Exercise brief:
Copy out the rows below word for word, from the very first one through the line that contains "exposure: exposure 0.2".

Provided data:
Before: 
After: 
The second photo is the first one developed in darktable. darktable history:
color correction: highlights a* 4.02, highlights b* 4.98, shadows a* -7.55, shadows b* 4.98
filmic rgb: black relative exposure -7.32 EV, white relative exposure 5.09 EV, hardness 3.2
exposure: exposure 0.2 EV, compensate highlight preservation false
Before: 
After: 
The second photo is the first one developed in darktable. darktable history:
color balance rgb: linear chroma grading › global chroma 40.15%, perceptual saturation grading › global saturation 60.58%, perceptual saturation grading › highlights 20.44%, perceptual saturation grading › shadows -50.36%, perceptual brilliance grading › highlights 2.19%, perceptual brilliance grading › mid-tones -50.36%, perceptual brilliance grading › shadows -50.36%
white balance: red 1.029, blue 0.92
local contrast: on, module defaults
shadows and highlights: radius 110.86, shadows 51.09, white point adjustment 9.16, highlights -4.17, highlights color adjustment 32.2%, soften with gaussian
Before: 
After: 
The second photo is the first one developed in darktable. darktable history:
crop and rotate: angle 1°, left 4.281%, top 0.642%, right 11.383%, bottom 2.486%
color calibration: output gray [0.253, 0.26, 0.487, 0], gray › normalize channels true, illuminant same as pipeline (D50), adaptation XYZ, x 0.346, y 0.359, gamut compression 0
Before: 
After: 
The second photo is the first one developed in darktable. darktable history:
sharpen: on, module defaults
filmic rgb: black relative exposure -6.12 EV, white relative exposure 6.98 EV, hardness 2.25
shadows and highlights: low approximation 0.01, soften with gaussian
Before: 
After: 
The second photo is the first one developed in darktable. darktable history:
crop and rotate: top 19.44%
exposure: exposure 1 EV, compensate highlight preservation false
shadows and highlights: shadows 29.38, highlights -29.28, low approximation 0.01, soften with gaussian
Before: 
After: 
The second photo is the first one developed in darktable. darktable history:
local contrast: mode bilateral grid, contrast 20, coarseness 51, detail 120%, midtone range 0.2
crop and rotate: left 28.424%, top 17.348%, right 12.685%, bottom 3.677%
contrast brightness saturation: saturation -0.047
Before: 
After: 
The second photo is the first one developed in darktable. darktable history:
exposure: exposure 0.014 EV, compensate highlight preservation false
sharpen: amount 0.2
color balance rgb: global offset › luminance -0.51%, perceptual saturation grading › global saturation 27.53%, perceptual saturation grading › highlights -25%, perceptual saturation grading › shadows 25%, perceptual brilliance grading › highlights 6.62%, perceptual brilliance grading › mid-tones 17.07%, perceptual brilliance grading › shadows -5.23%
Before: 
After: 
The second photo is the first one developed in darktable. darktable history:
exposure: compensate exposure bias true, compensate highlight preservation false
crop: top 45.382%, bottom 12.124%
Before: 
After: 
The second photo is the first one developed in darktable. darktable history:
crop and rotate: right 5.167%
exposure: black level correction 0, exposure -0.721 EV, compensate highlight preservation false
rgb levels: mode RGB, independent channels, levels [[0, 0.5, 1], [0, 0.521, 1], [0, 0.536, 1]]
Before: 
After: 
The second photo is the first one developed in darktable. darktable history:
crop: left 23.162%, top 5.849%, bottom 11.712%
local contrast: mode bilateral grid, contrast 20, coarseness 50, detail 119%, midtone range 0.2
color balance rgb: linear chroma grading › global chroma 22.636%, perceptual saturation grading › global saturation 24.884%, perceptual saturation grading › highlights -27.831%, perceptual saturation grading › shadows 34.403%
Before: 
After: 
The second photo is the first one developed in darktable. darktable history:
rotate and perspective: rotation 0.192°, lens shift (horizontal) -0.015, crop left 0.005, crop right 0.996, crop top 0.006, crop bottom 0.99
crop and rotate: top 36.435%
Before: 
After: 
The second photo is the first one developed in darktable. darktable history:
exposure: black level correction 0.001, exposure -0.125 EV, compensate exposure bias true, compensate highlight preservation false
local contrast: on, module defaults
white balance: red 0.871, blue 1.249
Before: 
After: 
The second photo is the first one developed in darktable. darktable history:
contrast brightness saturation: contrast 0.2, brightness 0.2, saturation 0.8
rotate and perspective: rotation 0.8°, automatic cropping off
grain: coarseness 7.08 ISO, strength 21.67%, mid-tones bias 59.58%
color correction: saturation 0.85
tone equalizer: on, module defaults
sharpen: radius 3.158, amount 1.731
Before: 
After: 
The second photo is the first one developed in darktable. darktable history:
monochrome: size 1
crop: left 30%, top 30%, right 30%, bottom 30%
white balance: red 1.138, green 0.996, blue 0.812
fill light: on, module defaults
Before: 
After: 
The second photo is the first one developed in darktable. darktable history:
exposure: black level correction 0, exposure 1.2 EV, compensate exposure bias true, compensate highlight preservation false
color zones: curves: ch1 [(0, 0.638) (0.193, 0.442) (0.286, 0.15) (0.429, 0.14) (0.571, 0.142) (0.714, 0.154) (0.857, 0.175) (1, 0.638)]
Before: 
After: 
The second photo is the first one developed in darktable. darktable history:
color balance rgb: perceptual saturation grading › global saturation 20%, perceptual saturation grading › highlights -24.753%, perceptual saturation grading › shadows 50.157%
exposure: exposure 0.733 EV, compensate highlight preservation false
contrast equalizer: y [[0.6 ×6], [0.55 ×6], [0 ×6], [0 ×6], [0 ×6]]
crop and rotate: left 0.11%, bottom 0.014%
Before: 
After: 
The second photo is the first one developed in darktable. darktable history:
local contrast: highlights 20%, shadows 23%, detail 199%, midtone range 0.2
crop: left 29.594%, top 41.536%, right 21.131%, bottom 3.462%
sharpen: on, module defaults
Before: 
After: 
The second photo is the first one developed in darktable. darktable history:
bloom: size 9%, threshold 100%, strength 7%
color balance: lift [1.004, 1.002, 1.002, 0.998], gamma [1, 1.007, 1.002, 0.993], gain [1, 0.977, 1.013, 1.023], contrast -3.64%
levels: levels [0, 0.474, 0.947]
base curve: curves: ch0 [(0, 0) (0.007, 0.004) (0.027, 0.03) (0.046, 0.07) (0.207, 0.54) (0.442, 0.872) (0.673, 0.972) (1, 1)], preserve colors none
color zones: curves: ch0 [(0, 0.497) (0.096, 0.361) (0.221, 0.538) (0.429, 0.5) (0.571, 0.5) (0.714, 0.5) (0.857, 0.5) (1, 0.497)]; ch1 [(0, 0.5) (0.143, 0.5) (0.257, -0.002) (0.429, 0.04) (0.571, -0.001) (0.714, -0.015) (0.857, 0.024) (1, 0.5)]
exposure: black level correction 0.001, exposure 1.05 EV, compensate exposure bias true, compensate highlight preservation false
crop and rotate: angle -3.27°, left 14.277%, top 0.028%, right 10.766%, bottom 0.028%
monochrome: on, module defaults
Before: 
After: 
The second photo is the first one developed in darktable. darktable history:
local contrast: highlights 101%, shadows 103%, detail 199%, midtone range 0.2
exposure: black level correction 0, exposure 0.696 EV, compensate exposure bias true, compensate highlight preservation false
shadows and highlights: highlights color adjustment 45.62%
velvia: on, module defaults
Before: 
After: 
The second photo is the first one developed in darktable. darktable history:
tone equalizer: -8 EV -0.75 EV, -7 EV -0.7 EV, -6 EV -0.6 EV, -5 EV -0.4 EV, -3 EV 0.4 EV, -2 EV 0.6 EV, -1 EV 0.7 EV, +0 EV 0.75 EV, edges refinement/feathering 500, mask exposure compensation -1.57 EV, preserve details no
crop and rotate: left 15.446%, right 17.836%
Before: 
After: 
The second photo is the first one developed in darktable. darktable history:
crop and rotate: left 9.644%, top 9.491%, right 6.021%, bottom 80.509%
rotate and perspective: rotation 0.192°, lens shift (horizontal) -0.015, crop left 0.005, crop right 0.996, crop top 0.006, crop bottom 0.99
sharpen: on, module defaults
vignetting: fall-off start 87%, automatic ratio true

Solution to the exercise:
Before: 
After: 
The second photo is the first one developed in darktable. darktable history:
color correction: highlights a* 4.02, highlights b* 4.98, shadows a* -7.55, shadows b* 4.98
filmic rgb: black relative exposure -7.32 EV, white relative exposure 5.09 EV, hardness 3.2
exposure: exposure 0.2 EV, compensate highlight preservation false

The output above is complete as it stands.